Todo nos aparta, el tiempo, la distancia, la finitud. Sigo siendo el rebelde habitante de esta casa, sigo siendo el que conociste. Quizá todavía escuchas mi voz furiosa y arrogante en tus recuerdos. Nos miras, a papá y a mí, discutir por cualquier cosa. Él y yo nunca nos pusimos de acuerdo. Quién sabe si por crecer y volverme fuerte sentí ganas de separarme de él. Cada palabra equivocada, cada gesto suyo, cada gota de alcohol, nada de lo que fuera él lo quería yo para mí. Pero luchar entre nosotros nos agotó, nos dejó sin paciencia, con odio. A él lo dominó el odio la tarde que discutimos la última vez. Tú lo viste ir detrás de mí, furioso, por cada habitación de esta casa, lo viste detrás de mí, como tú y yo cuando me perseguías. Después de ese día, una y otra vez en tu imaginación, en tus sueños y pesadillas, me miras escapando por esa acera en la que ahora te detienes, pisé esas letras que tú y yo pusimos y que ahora besas. Miras hacia acá desde ese punto en el que te encuentras, pero no me ves, sólo ves el vacío que dejó mi cuerpo, este espacio sin mí. Te espero y busco en el pensamiento, pienso en ti y te me escapas. Mejor así, no me da espacio para mirarte desde un lugar distinto, clavado aquí, en nuestra casa. Pero sé que tú me quieres y te sientes triste y no sabes que aquí estoy todavía. Ahora eres viejo y ya no te da tiempo para nada. Aquel odio lo aguanté y acabó llevándome, pero tú eres libre, sé que el odio no vive en ti. El odio es cosa de un segundo y después, la oscuridad.

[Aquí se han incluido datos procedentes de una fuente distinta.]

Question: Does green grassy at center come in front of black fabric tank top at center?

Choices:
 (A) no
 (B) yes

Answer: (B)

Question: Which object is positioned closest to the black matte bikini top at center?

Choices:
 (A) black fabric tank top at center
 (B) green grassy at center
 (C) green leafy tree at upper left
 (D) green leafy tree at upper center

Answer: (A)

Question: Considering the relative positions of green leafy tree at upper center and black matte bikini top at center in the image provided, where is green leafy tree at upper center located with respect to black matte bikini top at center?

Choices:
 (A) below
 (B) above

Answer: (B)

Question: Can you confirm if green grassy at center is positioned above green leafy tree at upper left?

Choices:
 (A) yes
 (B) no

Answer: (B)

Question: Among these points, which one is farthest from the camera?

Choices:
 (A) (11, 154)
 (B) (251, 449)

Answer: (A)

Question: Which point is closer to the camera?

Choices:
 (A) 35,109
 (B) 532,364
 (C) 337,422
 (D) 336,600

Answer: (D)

Si alguien besaba ese pedazo de cemento debía ser él. Pero me resultaba imposible verlo bien. Intuía que era él, aunque no podía saberlo. Desde este ángulo, por más que uno se asome, el álamo de la acera le tapa a uno la vista.

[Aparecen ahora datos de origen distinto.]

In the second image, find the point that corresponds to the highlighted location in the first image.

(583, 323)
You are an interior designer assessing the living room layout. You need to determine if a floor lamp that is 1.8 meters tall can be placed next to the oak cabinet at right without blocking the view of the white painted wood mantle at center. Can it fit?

Cómo que me daban ganas de llamarlo; sólo que en realidad nunca tuve una amistad con él, nunca nos hablamos mucho. Gabo, por otro lado, era mi mejor amigo; no sé si yo fui su mejor amigo, pero él sí lo fue para mí.
Gabo hacía desatinar mucho a su hermanito, le contaba historias de que era adoptado, que lo habían recogido de la basura y ahora en agradecimiento tenía que ser su esclavo. A cada rato veía al pequeño ir detrás del grande: a Gabo le gustaba quedarse con los cambios de cuando iban a la tienda y jamás le dejaba tenerlos. Yo nunca tuve un hermano, así que no sabría decir cómo tratar a uno; pero entendía que hacerlo rabiar no era la manera; a un hermano no se le trata así.
Gabo era un rebelde, discutía con los maestros, con su mamá, con su papá. Sus gritos y los de su papá alcanzaban a oírse hasta mi cuarto y yo creo, en toda la cuadra. Quizá esa última vez sí pasaron a los golpes y por eso su papá necesitó ponerle un alto; pero no tenía que ser así, no tan definitivo. Yo no tengo hijos, pero sé que a los hijos no se les corrige así, no de esa manera tan contundente, irremediable.
Ahora otra familia vive en esa casa. Dicen que han sentido una presencia, seguramente ya les contaron la historia y se sugestionaron; pero sólo es eso, sólo sugestión, porque lo sobrenatural no existe. De existir, Gabo ya hubiera venido por lo menos a saludarme, y yo no lo he visto ni en sueños, y él no me hubiera dejado tan solo. Él era mi mejor amigo y nunca tuve otro igual; ahora tampoco me quedan amigos y sí los quiero, pero supongo que ninguno sería igual a él, como ninguno lo fue.
Ese de ahí enfrente debía ser su hermanito, un viejo, y yo también soy viejo. Se supone que uno de viejo va perdiendo la vergüenza, y yo tenía que saber quién era ese, debía atreverme a hablarle. Me amarré el cinturón, me puse el suéter, bajé y salí a la calle.
A la luz del farol no lo reconocí. Pensé en hablarle, buenas noches, me acercaría, cabizbajo, para no asustarlo, tú eres hermano de Santi, hablemos de tu hermano y de nuestras vidas y lo que pudo haber sido su vida; tú y yo necesitamos saber quiénes somos, quiénes fuimos sin él. Pero mientras me le quedé viendo, él apenas levantó el dedo como para tocar el timbre, y nada, no se movió. Lo miré y él ni siquiera se percató de que yo estaba ahí.
Cohibido, inseguro, fingí un olvido y regresé aquí, a mi cuarto. Pero me quedó la duda de quién era ese. Nunca supe si fue él, pero debió ser él, seguro que sí, debió ser él. Y quién sabe si algún día lo vuelva a ver. Cerré la ventana para no oír al perro que, de alguna parte, se puso a ladrar.